90% of deaths from breast cancer and other solid tumours are caused by cancer metastasis. Breast cancer metastasis is mainly due to Circulating tumour cells (CTCs) that shed from the main tumour, enter the circulation, and spread to other organs for tumour regrowth, a process known as “metastatic seeding.” When these cells develop into multicellular CTC clusters which then acquire changes in these normal pathways and change to CSC characteristics, the risk of metastasis increases 20–100-fold. 

A demonstration of this theory of CSCs using a simple blood transplant with “purified” bone marrow in combination with chemotherapy in breast cancer patients:

In the early 1980’s and 90’s, many breast cancer patients were given high-dose chemotherapy to eradicate the disease. These patients were “rescued” with an infusion of their own bone marrow cells, which were taken prior to chemotherapy, as the chemotherapy also killed the blood and immune stem cells. However, high-dose chemotherapy was not offered in metastatic disease along with the bone marrow transplant. The issue was that most these patients’ bone marrow samples also included cancer stem cells because cancer stem cells had disseminated throughout the body.

Researchers at Stanford in 2011 chose to purify the bone marrow stem cells by removing any roaming cancer cells and regular blood by using antibodies that recognised newly discovered markers on the surface of the blood stem cells. They used this in 22 women with metastatic breast cancer who enrolled in the experiment from December 1996 to February 1998 and were then treated with this pure population of stem cells. They also used unpurified bone marrow as the usual treatment in another 74 women with metastatic breast cancer. The years went by as they waited. In the experimental group, 22% of women survived disease-free after 5-10 years; in the control group, only 9% survived after 2 years.

Currently, the development of CSC-targeting drugs, vaccinations, antibodies, and CAR-T cells all aim to block these processes in CSCs. The results of numerous CSC clinical trials in metastatic breast cancer have been encouraging. Although these methods for targeting CSCs are still hindered by a few challenges, which should soon be overcome; it will open new possibilities for the treatment of cancer patients.

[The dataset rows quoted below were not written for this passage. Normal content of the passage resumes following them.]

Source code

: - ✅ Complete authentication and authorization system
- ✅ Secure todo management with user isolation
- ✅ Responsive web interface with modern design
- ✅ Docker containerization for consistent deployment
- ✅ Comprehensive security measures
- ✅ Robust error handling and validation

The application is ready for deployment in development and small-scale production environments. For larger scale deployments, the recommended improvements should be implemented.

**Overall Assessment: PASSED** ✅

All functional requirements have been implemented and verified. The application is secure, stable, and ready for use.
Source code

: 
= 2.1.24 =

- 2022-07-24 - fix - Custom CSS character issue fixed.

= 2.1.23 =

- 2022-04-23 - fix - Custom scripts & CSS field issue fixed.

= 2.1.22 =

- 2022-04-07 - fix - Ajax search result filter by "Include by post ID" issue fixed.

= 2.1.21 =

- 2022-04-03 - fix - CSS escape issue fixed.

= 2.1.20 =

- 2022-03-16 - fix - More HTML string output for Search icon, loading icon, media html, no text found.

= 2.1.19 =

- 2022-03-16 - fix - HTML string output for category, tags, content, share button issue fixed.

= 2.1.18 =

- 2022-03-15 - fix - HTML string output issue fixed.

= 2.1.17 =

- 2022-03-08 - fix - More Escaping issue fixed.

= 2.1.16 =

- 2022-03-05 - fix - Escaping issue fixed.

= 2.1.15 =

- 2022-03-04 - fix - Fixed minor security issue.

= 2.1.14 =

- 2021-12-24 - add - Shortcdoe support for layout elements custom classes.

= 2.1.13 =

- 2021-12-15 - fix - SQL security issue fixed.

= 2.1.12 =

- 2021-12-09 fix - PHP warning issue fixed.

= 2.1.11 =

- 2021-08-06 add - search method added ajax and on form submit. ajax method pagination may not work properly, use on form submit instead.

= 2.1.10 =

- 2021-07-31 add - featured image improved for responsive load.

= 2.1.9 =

Breast cancer stem cells can alter their internal plasticity programmes and exterior facial features in several dynamic ways, just like circulating tumour stem cells, to adapt to difficult situations, including therapies and metastasis. In order for us to create the best defences against their evasion and spread, targeting these dangerous cancer cells with novel medicines, and ultimately saving the lives of patients; we must be aware of every trick and strategy that circulating tumour stem cells use.

References

No references were used in the creation of this article.